Saturday 23 April 2016

WHAT ARE THE TIPS NEED START WORKOUT !!





What Is a Good Exercise Routine for the Muscle Groups?

The Centers for Disease Control and Prevention recommends that your weekly exercise regimen include at least two strength-training sessions that address all the major muscle groups along with 150 minutes of moderate-intensity, cardiovascular exercise. These amounts of exercise can help you stay healthy and live longer, with a better quality life. You can meet -- or exceed -- these requirements using a combination of exercises that involve your body weight, free weights and machines. Major Muscle Groups
The major muscle groups are the hips, back, chest, legs, abdomen, shoulders, and arms. Strengthening these muscles helps improve your ability to do daily activity, strengthens your bones, increases lean muscle mass for a metabolic boost, enhances your stamina and improves balance among the muscles to prevent injury. A good routine includes an exercise to target each of these muscle groups with at least one set of eight to 12 repetitions. Use a weight that makes you feel like completing the last two or three repetitions is hard to do with good form.

Sample Exercises

Squats and lunges are exercises that target the lower body, including the legs and hips. Rows, pull-ups and lat pull-downs emphasize most of the muscles of the back. Push up and dips -- off parallel bars or a bench -- target the chest. Biceps curls and triceps kickbacks strengthen the arms. Work your shoulders with lateral raises or military presses. Plank holds performed for 20 seconds or longer train all three major muscles of the abdomen.

Equipment

Beginners can fit in a total body, muscle-strengthening routine without weights. When you can easily do 12 repetitions of a particular exercise without experiencing fatigue, you should add 5 to 10 percent more weight. If you do not have access to dumbbells and barbells, you can get creative.
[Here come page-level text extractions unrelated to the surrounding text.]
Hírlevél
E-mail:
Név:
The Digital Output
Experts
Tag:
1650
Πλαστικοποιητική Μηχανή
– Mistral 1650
Use resistance tubing, long bands of latex with handles, to add resistance to rows, chest presses, biceps curls and squats. Common household items, such as a jug of laundry detergent or a large water bottle, can also act as weights. Hold the jug as you squat or use the water bottle to do triceps kickbacks.

Timing

Because your muscles need time to rest and repair after strength training, you should plan to leave at least 48 hours between sessions. A one-set protocol for all the major muscle groups takes just 20 to 30 minutes to complete. Adding another set or two of each exercise to your routine as you become stronger may bring about slightly greater results, but expect your sessions to take longer to complete.